Blog Posts Process Management Service Oriented Architecture (SOA)

Process/Project Dualism

Blog: Process is the Main Thing - Anatoly Belychook

Process vs. Project Management distinction is in fact very artificial – at a closer look one doesn’t exist without the other.

Both for projects and processes two levels of management can be specified:

  1. managing business/company (or its part)
  2. managing the management system – let’s call it meta-management

For example, managing the new shop construction is about creating timely and accurate schedule, back it up with resources, make everyone know what he/she should do, where and when. Reporting and control, addressing deviations and adjusting schedule – this is the project management routine. It’s the first level of the project management.

Yet the second level deals not with the projects per se but with the set of project management processes: initiation, resources management, risk control, phase and project closure. The Project Management Body of Knowledge (PMBOK) counts 47 processes; it talks more about processes than about projects.

Now let’s look at the process management. At the first level it’s about managing company activities via documented, designed and/or executable business processes. Let’s agree how we deal with e.g. customer’s complain once and follow the procedure each time.

Yet this single-level view of the process management is totally outdated; the process management today is about managing the ever-changing processes – this is the second level or meta-management. Process volatility is an axiom – business environment is ever changing as well as our understanding of how the job should be done.

Now how do change processes?
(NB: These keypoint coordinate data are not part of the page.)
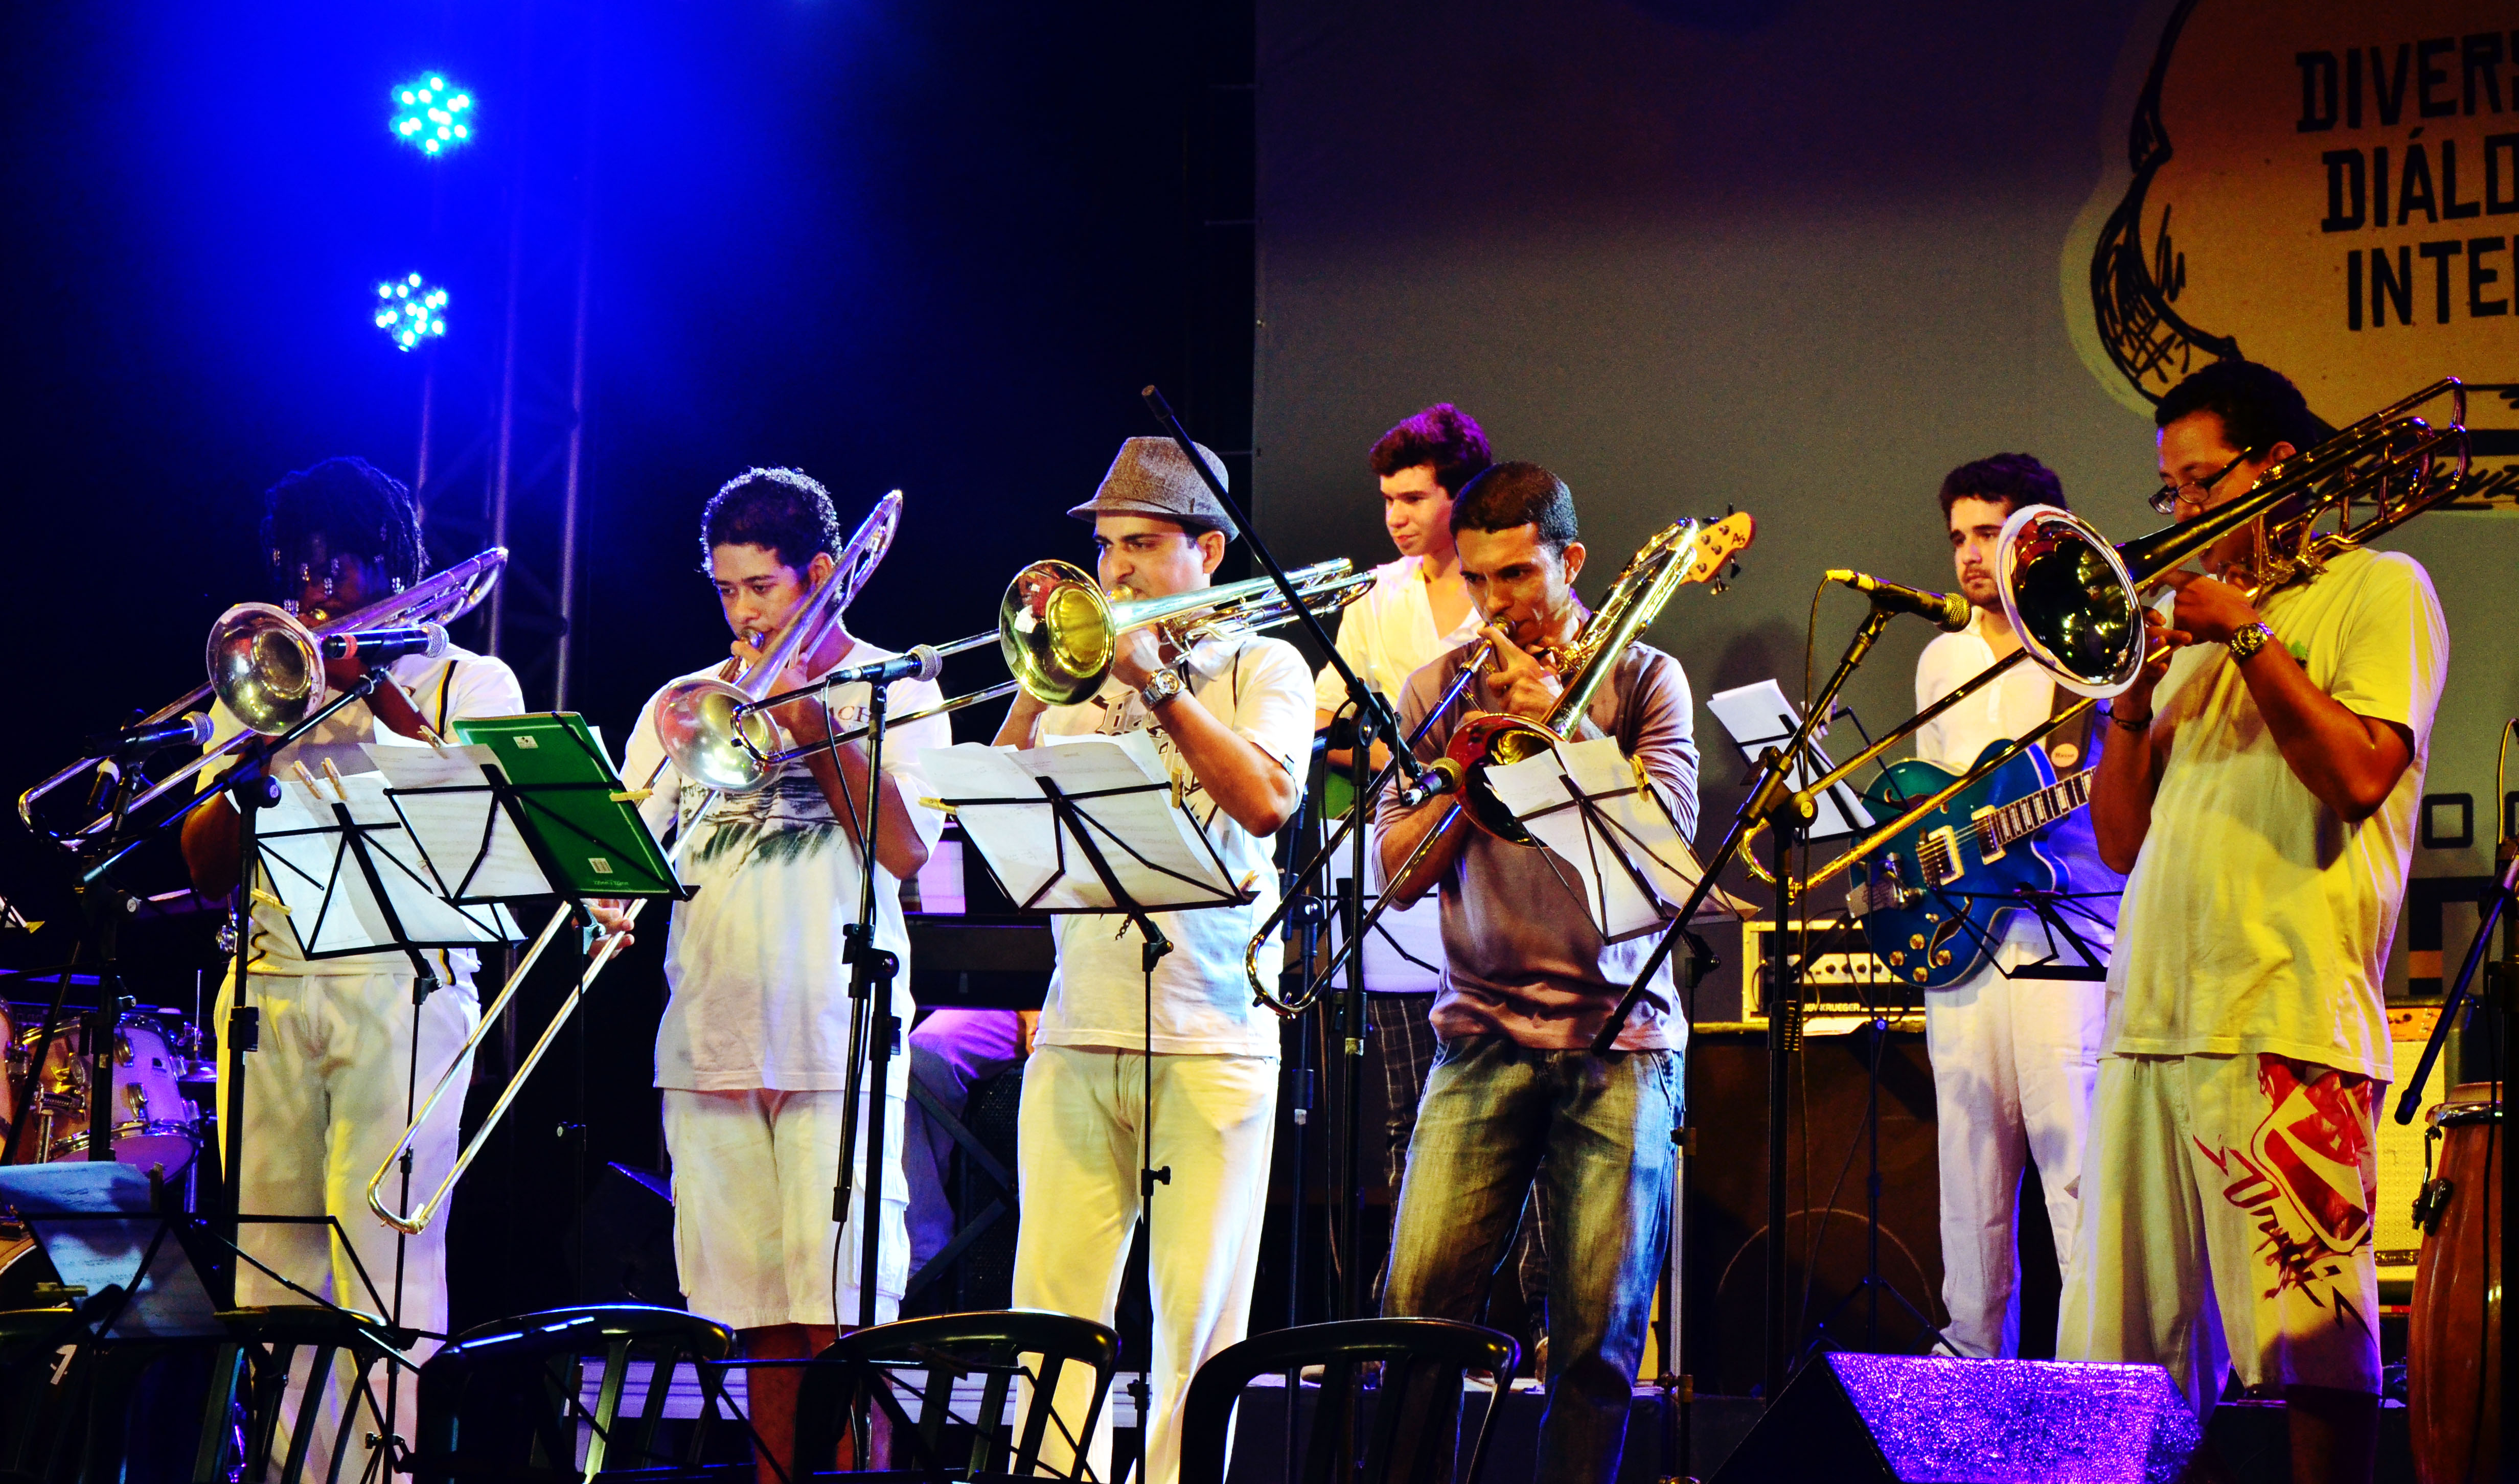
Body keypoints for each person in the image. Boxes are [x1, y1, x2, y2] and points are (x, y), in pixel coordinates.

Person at [2059, 361, 2445, 1484]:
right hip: (2150, 1019)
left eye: (2200, 482)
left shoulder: (2381, 587)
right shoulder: (2184, 632)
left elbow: (2358, 775)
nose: (2182, 509)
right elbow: (2121, 843)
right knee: (2120, 1363)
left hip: (2284, 1013)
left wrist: (2245, 636)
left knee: (2311, 1343)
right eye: (2170, 490)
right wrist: (2132, 700)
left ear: (2277, 466)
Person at [603, 468, 950, 1484]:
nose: (743, 613)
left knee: (843, 1317)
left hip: (834, 1036)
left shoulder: (898, 689)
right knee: (752, 1320)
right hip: (709, 1038)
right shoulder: (682, 706)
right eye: (726, 591)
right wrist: (606, 896)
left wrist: (814, 727)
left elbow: (905, 850)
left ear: (822, 575)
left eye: (762, 587)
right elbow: (622, 848)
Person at [181, 456, 524, 1472]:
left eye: (335, 566)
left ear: (390, 563)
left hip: (404, 991)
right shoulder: (266, 679)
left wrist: (376, 703)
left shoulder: (472, 678)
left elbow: (480, 841)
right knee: (270, 1280)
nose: (315, 590)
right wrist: (256, 745)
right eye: (298, 568)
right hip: (269, 990)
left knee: (386, 1273)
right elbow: (204, 872)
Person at [1373, 462, 1698, 1484]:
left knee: (1597, 1344)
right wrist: (1471, 771)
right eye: (1476, 579)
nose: (1494, 604)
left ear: (1571, 562)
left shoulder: (1646, 679)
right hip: (1478, 1035)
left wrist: (1568, 724)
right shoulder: (1438, 688)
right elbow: (1396, 874)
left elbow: (1666, 861)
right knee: (1413, 1322)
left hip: (1619, 1042)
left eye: (1515, 575)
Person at [994, 437, 1311, 1484]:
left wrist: (1160, 683)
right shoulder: (1079, 675)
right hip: (1079, 1025)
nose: (1115, 569)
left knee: (1199, 1331)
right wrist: (1037, 683)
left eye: (1139, 544)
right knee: (1049, 1320)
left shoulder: (1265, 665)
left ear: (1206, 552)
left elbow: (1266, 802)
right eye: (1106, 546)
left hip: (1212, 1029)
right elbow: (996, 817)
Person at [1911, 453, 2124, 1358]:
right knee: (1968, 1167)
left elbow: (2120, 788)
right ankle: (1970, 1358)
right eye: (1958, 536)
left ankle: (2096, 1367)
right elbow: (1933, 800)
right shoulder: (1942, 657)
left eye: (1990, 534)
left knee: (2074, 1159)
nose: (1970, 554)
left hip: (2065, 934)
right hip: (1968, 937)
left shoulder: (2089, 650)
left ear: (2038, 540)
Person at [1305, 405, 1520, 1302]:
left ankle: (1517, 1318)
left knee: (1507, 1106)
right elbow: (1327, 722)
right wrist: (1413, 765)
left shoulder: (1501, 589)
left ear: (1459, 497)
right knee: (1404, 1105)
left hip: (1497, 864)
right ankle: (1412, 1314)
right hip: (1407, 849)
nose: (1395, 516)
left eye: (1414, 499)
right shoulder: (1375, 598)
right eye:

By executing projects! It may be a big transformation-scale project or a series of small projects (a program). Once again, the big part of BPM Common Body of Knowledge (CBOK) is about these projects and change management.

Summing it up:

Therefore, professional process management implies project management and vice versa. “Process people” (more inclined to do a routine, repeating job) vs. “project people” (more targeted to reach unique results) is rather vulgar: the real “process man” appreciates and understands project work while good PM is in fact process-oriented.

It isn’t a pure theory – we hit this dualism in practice every time.

A recent example is the case of Moscow Genplan Institute discussed at the recent ABPMP Russian Chapter seminar: “Process Management In The Project Organization”. It’s the project business in essence: city development planning and design. These projects are managed by processes; two core processes were presented: contract work and project execution. These process are in turn managed by improvement projects: the contract process is now at version 9.